Russian army officer, journalist and politician (1877–1931)

Nikolay Semenovich Anisimov (Николай Семёнович Анисимов; December 30, 1877 – April 8, 1931) was a major general of the White Army, journalist, representative of the Union of Cossack troops, and candidate to the Russian Constituent Assembly; he was accused of espionage and executed after his return to the USSR.

==Emigration and Return to the USSR==

After the death of Kolchak, he continued to serve in the armed forces of the Russian Eastern Outskirts under the leadership of Ataman Semenov, where he became an authorized representative of OKW. He was evacuated to Korea (port of Henzan) on the ship "Eldorado". He found himself in exile in Harbin.

In fall 1920, he received from Ataman Semenov 100 thousand rubles in gold to support the Orenburg Cossacks who found themselves in China. In 1921, after the death of the chieftain Dutov, it was N. Anisimov who was elected deputy army chieftain OKV. Arrived in Grodekovo; He was enrolled in food allowance in Vladivostok. During this period, he received at the disposal of about 50 thousand rubles of military equipment. On February 16, 1923, he was removed from his post for embezzlement of the military box office.

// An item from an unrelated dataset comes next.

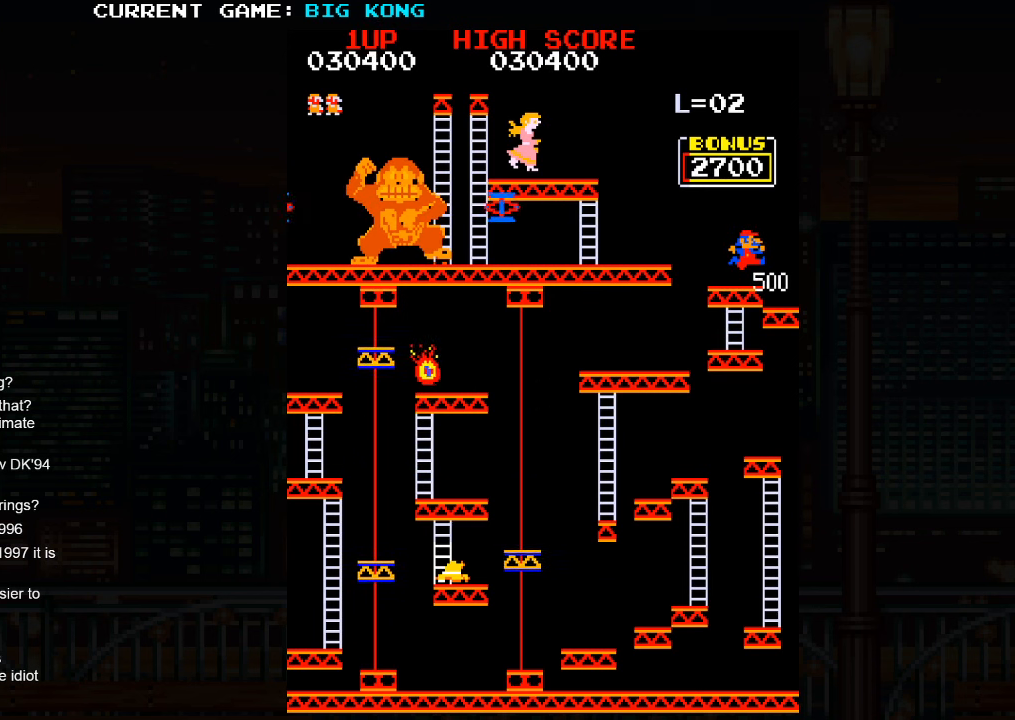
Gameplay with a controller (arcade stick); each line is a JSON object with the inputs held at the frame after it. "events" lists button and stick changes between this image and that frame as [ms after this image, input, new state], when the widget could be followed in between. Not read: L3 R3.
{"buttons": [], "left_stick": "center", "events": [[250, "left_stick", "center"]]}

On March 20, 1925, the Soviet Consulate General appeared with the ambassador, presenting the ambassador a petition signed by 74 Cossacks. The signatories declared their desire to return to their homeland. On March 29, Consul General of the USSR E.K. Ozarnin, accompanied by Vice Consul Wilde, representative of Vneshtorg Ponomorenko and representatives of the Voluntary Fleet, arrived in Shanghai aboard the Mongugai steamer to raise the Soviet flag. April 5, 1925 N. Anisimov and 240 Cossacks departed from Shanghai to the USSR.

==Life in the Soviet Union and Execution==

He settled in the USSR in Moscow, where, in 1930, he was in charge of the timber depot at the Central Park of Culture and Rest. He lived on Novoslobodskaya street.

On August 15, 1930, he was arrested and charged with espionage and preparing an armed uprising. On April 3, 1931, he was sentenced by the OGPU College to be shot - in the case of the "Counterrevolutionary Cossack Organization "Cossack Block"", together with other persons.

He was buried at the Vagankovsky cemetery, in a common grave. Rehabilitated "in a special manner" on the basis of the first article of the Decree of the Presidium of the Supreme Soviet of the USSR of January 16, 1989.

== Literature ==
- Ганин, А. В. (2007). "Офицерский корпус Оренбургского казачьего войска. 1891—1945: Биографический справочник"
- Волков, Е. В. (2003). "Белые генералы Восточного фронта Гражданской войны: Биографический справочник"
- Анисимов Николай Семенович (in Russian) // Челябинская область: энциклопедия / гл. ред. К. Н. Бочкарев. — Челябинск: Камен. пояс, 2008.